The problem
With no omissions, write out every record given below.

Given data
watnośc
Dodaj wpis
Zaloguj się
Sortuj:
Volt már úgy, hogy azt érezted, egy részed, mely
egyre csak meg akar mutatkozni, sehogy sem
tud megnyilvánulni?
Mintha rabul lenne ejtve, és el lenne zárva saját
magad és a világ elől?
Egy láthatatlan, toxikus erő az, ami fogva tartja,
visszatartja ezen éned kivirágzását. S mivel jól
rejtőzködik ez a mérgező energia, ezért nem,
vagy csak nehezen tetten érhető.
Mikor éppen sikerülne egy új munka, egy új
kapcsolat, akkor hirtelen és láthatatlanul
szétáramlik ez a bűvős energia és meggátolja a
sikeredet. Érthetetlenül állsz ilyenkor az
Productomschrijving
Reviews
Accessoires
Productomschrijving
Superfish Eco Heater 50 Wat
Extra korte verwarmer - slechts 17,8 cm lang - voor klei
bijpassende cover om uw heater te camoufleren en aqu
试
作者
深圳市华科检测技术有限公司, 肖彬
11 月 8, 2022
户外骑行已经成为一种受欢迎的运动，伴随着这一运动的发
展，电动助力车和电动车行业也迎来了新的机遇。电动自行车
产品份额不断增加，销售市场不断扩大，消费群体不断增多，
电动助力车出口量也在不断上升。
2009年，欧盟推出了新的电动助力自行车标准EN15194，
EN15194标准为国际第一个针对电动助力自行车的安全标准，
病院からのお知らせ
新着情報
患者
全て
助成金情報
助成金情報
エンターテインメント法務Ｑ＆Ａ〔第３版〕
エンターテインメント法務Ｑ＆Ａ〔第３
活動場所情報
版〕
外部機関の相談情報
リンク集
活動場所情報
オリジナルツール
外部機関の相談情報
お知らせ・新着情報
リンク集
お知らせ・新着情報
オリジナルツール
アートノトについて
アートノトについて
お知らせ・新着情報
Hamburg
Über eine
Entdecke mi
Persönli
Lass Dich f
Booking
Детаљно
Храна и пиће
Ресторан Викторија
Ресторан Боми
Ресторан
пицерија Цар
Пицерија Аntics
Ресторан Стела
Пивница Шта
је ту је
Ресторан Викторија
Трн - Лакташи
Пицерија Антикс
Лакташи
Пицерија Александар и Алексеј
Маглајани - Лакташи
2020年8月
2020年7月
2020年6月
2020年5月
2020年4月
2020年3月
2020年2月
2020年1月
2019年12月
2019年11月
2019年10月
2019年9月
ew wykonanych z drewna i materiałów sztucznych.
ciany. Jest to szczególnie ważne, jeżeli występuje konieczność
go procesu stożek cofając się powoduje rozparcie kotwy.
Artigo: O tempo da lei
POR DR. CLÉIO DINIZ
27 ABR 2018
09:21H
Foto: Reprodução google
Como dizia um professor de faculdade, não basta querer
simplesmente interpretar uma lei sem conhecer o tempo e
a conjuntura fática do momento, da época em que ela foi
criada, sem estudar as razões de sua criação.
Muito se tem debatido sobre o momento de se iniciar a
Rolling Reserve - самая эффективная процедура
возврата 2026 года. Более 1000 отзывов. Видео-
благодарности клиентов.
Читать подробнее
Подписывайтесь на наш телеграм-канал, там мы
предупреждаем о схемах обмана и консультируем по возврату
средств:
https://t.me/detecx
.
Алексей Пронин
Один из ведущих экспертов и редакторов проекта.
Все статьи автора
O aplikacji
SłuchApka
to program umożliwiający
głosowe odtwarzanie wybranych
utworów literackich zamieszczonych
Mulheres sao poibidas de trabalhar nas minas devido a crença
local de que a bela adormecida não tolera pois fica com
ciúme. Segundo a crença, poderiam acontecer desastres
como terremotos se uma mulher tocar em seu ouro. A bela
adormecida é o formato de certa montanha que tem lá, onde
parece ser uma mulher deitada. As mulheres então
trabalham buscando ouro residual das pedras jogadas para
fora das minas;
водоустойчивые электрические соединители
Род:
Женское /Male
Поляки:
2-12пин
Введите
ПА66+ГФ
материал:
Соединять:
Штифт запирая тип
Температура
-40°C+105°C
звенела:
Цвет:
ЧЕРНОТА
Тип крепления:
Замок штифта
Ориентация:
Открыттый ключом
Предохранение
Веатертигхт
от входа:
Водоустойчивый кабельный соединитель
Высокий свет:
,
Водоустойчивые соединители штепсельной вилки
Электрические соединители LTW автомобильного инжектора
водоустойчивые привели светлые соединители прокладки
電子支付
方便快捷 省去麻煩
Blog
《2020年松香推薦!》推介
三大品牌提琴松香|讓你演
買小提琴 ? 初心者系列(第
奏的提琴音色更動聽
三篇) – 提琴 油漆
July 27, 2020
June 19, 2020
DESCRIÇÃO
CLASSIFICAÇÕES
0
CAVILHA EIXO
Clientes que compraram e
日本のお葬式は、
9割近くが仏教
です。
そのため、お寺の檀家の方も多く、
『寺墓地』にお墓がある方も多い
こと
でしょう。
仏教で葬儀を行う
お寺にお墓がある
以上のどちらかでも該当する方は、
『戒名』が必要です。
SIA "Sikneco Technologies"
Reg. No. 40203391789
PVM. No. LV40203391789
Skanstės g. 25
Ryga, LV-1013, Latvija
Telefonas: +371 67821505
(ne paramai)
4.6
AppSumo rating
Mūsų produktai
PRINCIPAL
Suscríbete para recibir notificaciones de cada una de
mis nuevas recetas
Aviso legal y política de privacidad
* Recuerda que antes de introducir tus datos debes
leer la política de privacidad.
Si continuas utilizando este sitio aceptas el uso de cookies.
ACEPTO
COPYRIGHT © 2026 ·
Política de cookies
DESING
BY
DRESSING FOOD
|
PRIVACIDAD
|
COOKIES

Result of this exercise
watnośc
Dodaj wpis
Zaloguj się
Sortuj:
Volt már úgy, hogy azt érezted, egy részed, mely
egyre csak meg akar mutatkozni, sehogy sem
tud megnyilvánulni?
Mintha rabul lenne ejtve, és el lenne zárva saját
magad és a világ elől?
Egy láthatatlan, toxikus erő az, ami fogva tartja,
visszatartja ezen éned kivirágzását. S mivel jól
rejtőzködik ez a mérgező energia, ezért nem,
vagy csak nehezen tetten érhető.
Mikor éppen sikerülne egy új munka, egy új
kapcsolat, akkor hirtelen és láthatatlanul
szétáramlik ez a bűvős energia és meggátolja a
sikeredet. Érthetetlenül állsz ilyenkor az
Productomschrijving
Reviews
Accessoires
Productomschrijving
Superfish Eco Heater 50 Wat
Extra korte verwarmer - slechts 17,8 cm lang - voor klei
bijpassende cover om uw heater te camoufleren en aqu
试
作者
深圳市华科检测技术有限公司, 肖彬
11 月 8, 2022
户外骑行已经成为一种受欢迎的运动，伴随着这一运动的发
展，电动助力车和电动车行业也迎来了新的机遇。电动自行车
产品份额不断增加，销售市场不断扩大，消费群体不断增多，
电动助力车出口量也在不断上升。
2009年，欧盟推出了新的电动助力自行车标准EN15194，
EN15194标准为国际第一个针对电动助力自行车的安全标准，
病院からのお知らせ
新着情報
患者
全て
助成金情報
助成金情報
エンターテインメント法務Ｑ＆Ａ〔第３版〕
エンターテインメント法務Ｑ＆Ａ〔第３
活動場所情報
版〕
外部機関の相談情報
リンク集
活動場所情報
オリジナルツール
外部機関の相談情報
お知らせ・新着情報
リンク集
お知らせ・新着情報
オリジナルツール
アートノトについて
アートノトについて
お知らせ・新着情報
Hamburg
Über eine
Entdecke mi
Persönli
Lass Dich f
Booking
Детаљно
Храна и пиће
Ресторан Викторија
Ресторан Боми
Ресторан
пицерија Цар
Пицерија Аntics
Ресторан Стела
Пивница Шта
је ту је
Ресторан Викторија
Трн - Лакташи
Пицерија Антикс
Лакташи
Пицерија Александар и Алексеј
Маглајани - Лакташи
2020年8月
2020年7月
2020年6月
2020年5月
2020年4月
2020年3月
2020年2月
2020年1月
2019年12月
2019年11月
2019年10月
2019年9月
ew wykonanych z drewna i materiałów sztucznych.
ciany. Jest to szczególnie ważne, jeżeli występuje konieczność
go procesu stożek cofając się powoduje rozparcie kotwy.
Artigo: O tempo da lei
POR DR. CLÉIO DINIZ
27 ABR 2018
09:21H
Foto: Reprodução google
Como dizia um professor de faculdade, não basta querer
simplesmente interpretar uma lei sem conhecer o tempo e
a conjuntura fática do momento, da época em que ela foi
criada, sem estudar as razões de sua criação.
Muito se tem debatido sobre o momento de se iniciar a
Rolling Reserve - самая эффективная процедура
возврата 2026 года. Более 1000 отзывов. Видео-
благодарности клиентов.
Читать подробнее
Подписывайтесь на наш телеграм-канал, там мы
предупреждаем о схемах обмана и консультируем по возврату
средств:
https://t.me/detecx
.
Алексей Пронин
Один из ведущих экспертов и редакторов проекта.
Все статьи автора
O aplikacji
SłuchApka
to program umożliwiający
głosowe odtwarzanie wybranych
utworów literackich zamieszczonych
Mulheres sao poibidas de trabalhar nas minas devido a crença
local de que a bela adormecida não tolera pois fica com
ciúme. Segundo a crença, poderiam acontecer desastres
como terremotos se uma mulher tocar em seu ouro. A bela
adormecida é o formato de certa montanha que tem lá, onde
parece ser uma mulher deitada. As mulheres então
trabalham buscando ouro residual das pedras jogadas para
fora das minas;
водоустойчивые электрические соединители
Род:
Женское /Male
Поляки:
2-12пин
Введите
ПА66+ГФ
материал:
Соединять:
Штифт запирая тип
Температура
-40°C+105°C
звенела:
Цвет:
ЧЕРНОТА
Тип крепления:
Замок штифта
Ориентация:
Открыттый ключом
Предохранение
Веатертигхт
от входа:
Водоустойчивый кабельный соединитель
Высокий свет:
,
Водоустойчивые соединители штепсельной вилки
Электрические соединители LTW автомобильного инжектора
водоустойчивые привели светлые соединители прокладки
電子支付
方便快捷 省去麻煩
Blog
《2020年松香推薦!》推介
三大品牌提琴松香|讓你演
買小提琴 ? 初心者系列(第
奏的提琴音色更動聽
三篇) – 提琴 油漆
July 27, 2020
June 19, 2020
DESCRIÇÃO
CLASSIFICAÇÕES
0
CAVILHA EIXO
Clientes que compraram e
日本のお葬式は、
9割近くが仏教
です。
そのため、お寺の檀家の方も多く、
『寺墓地』にお墓がある方も多い
こと
でしょう。
仏教で葬儀を行う
お寺にお墓がある
以上のどちらかでも該当する方は、
『戒名』が必要です。
SIA "Sikneco Technologies"
Reg. No. 40203391789
PVM. No. LV40203391789
Skanstės g. 25
Ryga, LV-1013, Latvija
Telefonas: +371 67821505
(ne paramai)
4.6
AppSumo rating
Mūsų produktai
PRINCIPAL
Suscríbete para recibir notificaciones de cada una de
mis nuevas recetas
Aviso legal y política de privacidad
* Recuerda que antes de introducir tus datos debes
leer la política de privacidad.
Si continuas utilizando este sitio aceptas el uso de cookies.
ACEPTO
COPYRIGHT © 2026 ·
Política de cookies
DESING
BY
DRESSING FOOD
|
PRIVACIDAD
|
COOKIES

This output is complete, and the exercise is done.